Torches in hand, red-spotted scarves attached to their coats or bags, they pushed on courageously through the dark, following the statue of the patroness, held aloft by women. Once my eyes grew accustomed to the darkness, the ridges of the twin spoil tips became clear. Each around 140m high, they are the highest artificial mountains in Europe, made out of coal-mining waste. And that’s where the procession was heading.
Loos-en-Gohelle owes its prosperity to its coal deposits. Their discovery in 1850 gave birth to the Nord-Pas de Calais Mining Basin, 100km long and 15km wide.
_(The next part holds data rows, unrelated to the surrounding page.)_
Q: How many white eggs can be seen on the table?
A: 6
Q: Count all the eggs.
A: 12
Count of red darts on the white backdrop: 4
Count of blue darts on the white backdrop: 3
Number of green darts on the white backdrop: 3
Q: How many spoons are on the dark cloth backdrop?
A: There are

Sadly the First World War saw the town razed to the ground, but coal was its saviour once more, helping the town rise back from the ashes. Then in 1986, the unavoidable happened—the mining activities had to stop for good.
Loos-en-Gohelle could have followed in the sorrowful footsteps of many mining towns across the world, accepting its fate and allowing decay to do its work. People grieved the loss not only of their jobs but their pride. The mining industry that they once held in such high regard shapeshifted and started to be seen as predatory. But then-mayor Marcel Caron was not afraid of embracing a challenging and costly transformation.
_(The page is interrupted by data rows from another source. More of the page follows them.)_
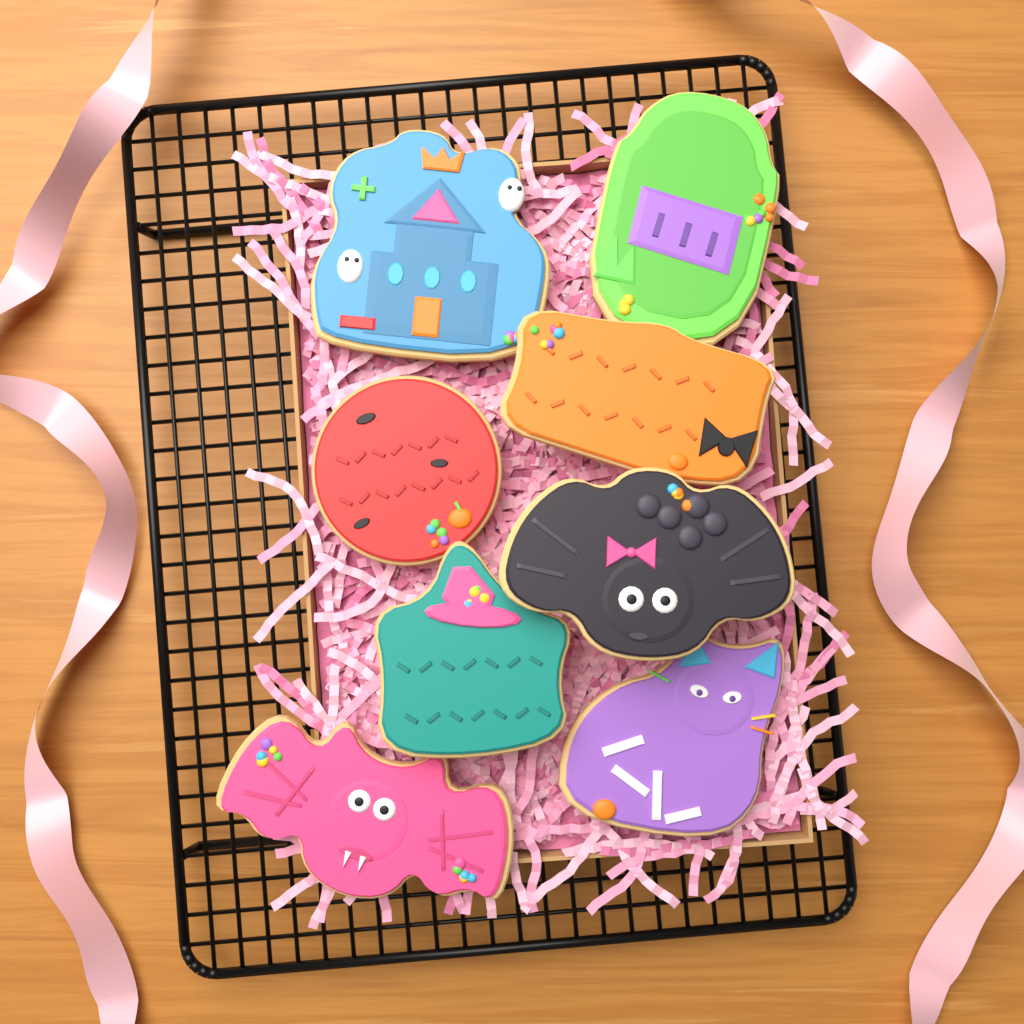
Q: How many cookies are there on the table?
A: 8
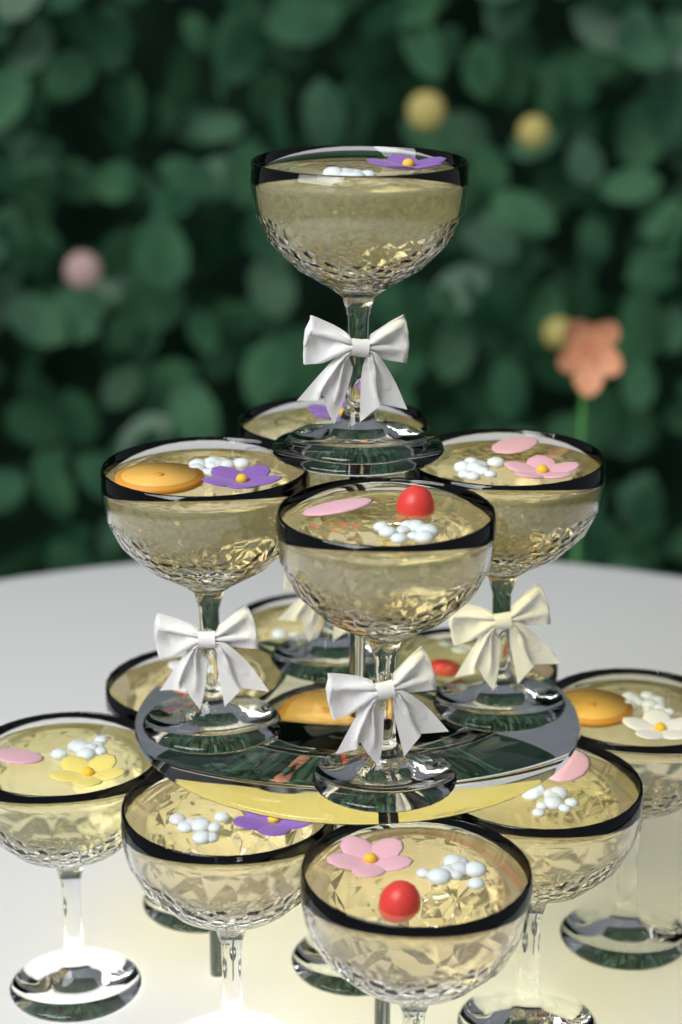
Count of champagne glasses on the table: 14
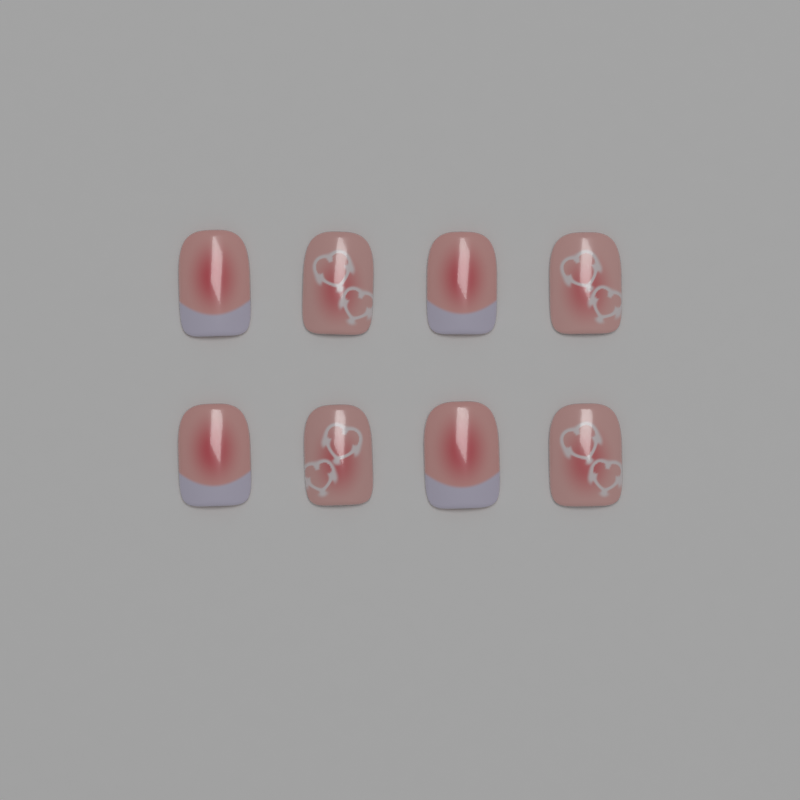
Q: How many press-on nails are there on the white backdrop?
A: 8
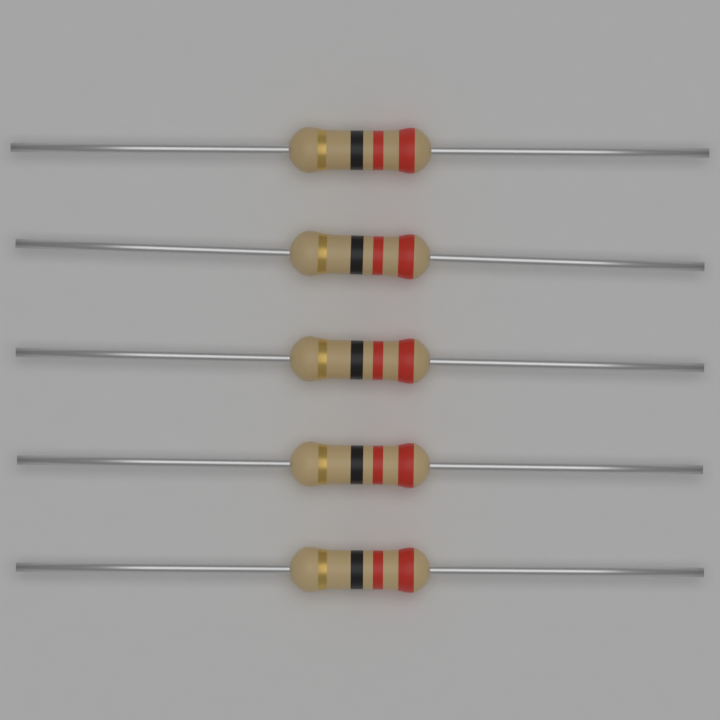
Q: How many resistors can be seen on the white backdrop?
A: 5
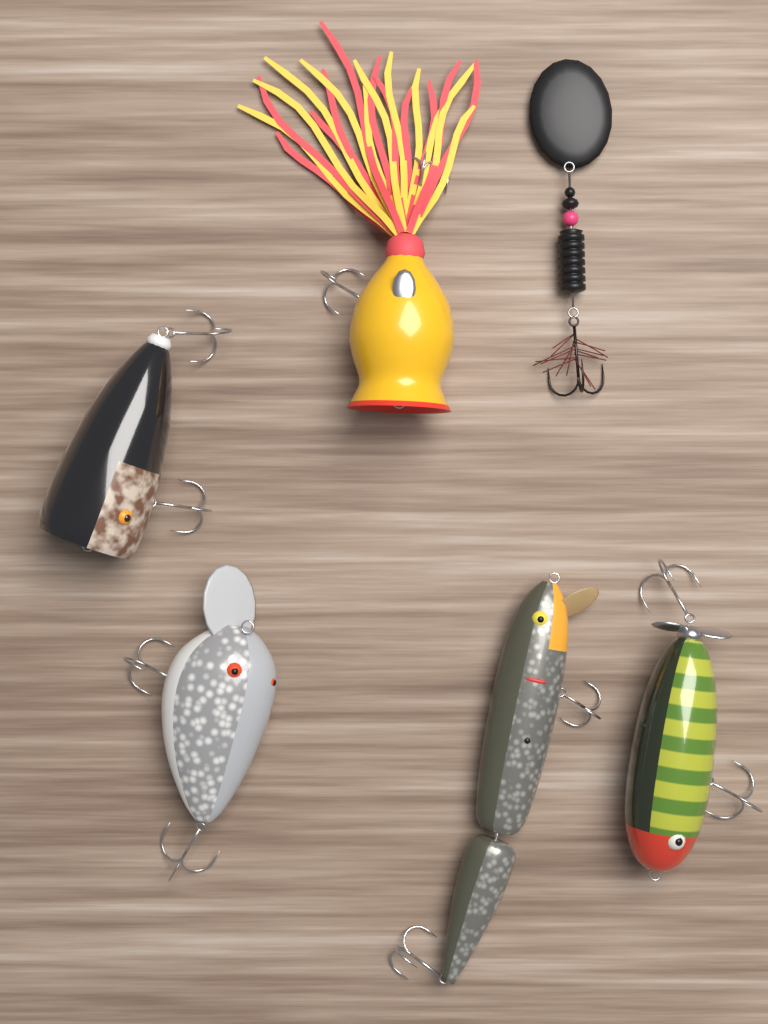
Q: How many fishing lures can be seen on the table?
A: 6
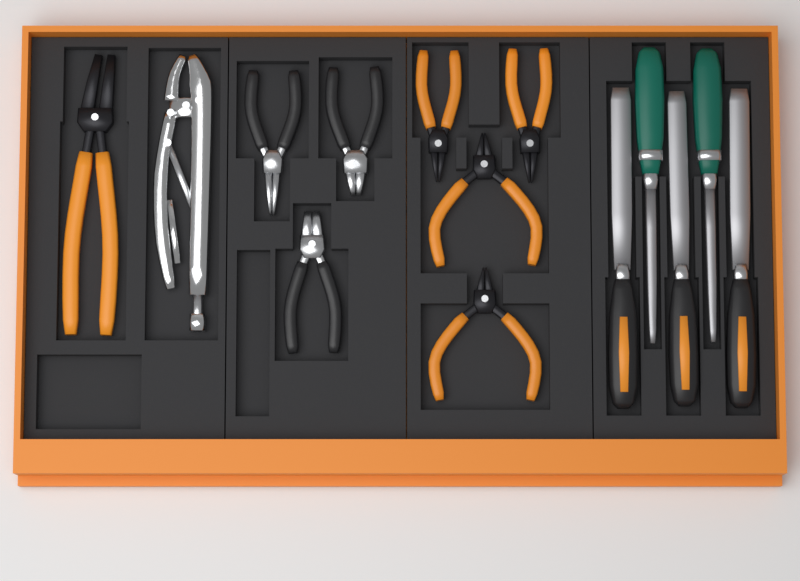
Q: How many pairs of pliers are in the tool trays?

The metamorphosis began in the 90s. A plan was drawn up in consultation with the local population, ensuring that the transformed Loos-en-Gohelle met the expectations of the people, and not just those in power. The town engaged an engineering team of a dozen specialists and tasked them with turning their vision into reality.
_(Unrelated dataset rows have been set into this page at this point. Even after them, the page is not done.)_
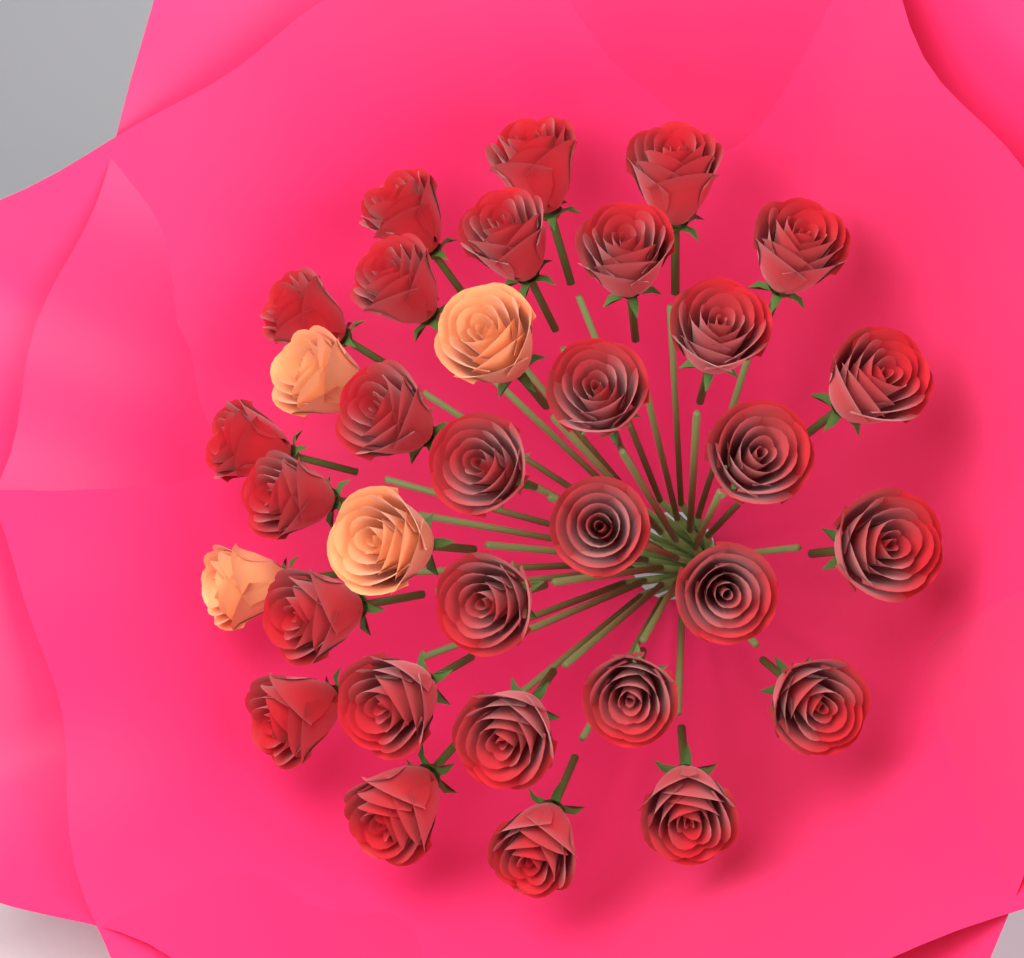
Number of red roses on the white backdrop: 29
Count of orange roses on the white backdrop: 4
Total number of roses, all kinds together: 33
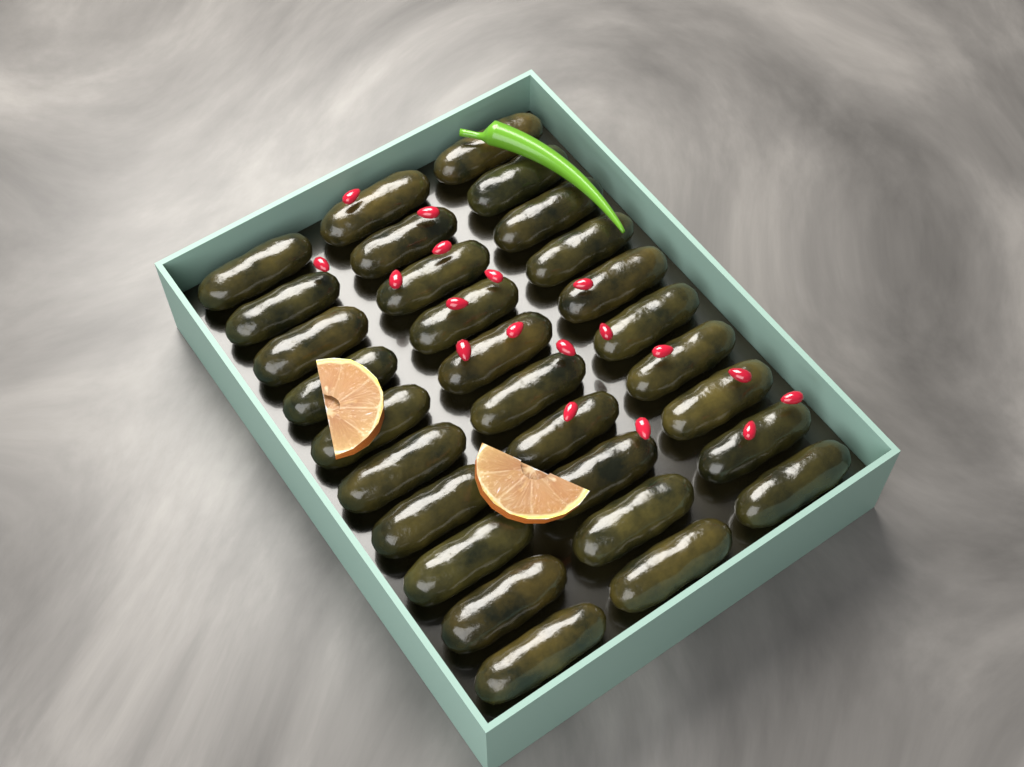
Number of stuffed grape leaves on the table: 30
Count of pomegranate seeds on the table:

This is how Loos-en-Gohelle became a French postcard of sustainable local development. Schools and kindergartens have covered their roofs with solar panels. Farmers stopped using pesticides and now share agricultural equipment through a collective they created. All new constructions follow new eco-building standards. Even the posh mine engineer’s house was retrofitted with new thermal technology and is now serving as a demo building..
And as for the spoil tips, they too have been transformed. While one can hardly imagine anywhere less attractive for a walk than a waste heap, nature’s pull is strong, and the man-made peaks have been reclaimed by green, turning the area into a favourite hiking spot.
I stood on top of one of them on a sunny April evening, waiting for sundown. I contemplated what UNESCO called 'a living and changing landscape' when they accepted the mines of the Nord-Pas de Calais region onto the list of World Heritage Sites. Two middle-aged men joined my watch, settling in with beer cans. I looked down at base 11/19, one of the most important mining sites of the region. It was built to help humans penetrate the soil as deep as 1000 m and exploit its resources. Now, it’s a local hub for culture and environmental activities, home to fresh ideas.
The sun disappeared beyond the horizon, lights went up at the base, and it was time to go. But as I packed my tripod and cameras, I kept thinking about what I did not see, the invisible layer to this beautiful story of transition. Despite all efforts, one cannot say that Loos-en-Gohelle escaped the environmental problems that mining usually causes. After a century and a half of mining, the soil had sunk by 15 m, and the water tables were contaminated. But in Loos-en-Gohelle, people do not turn a blind eye to problems. They work on the mistakes of the past. And thus they have control over their future.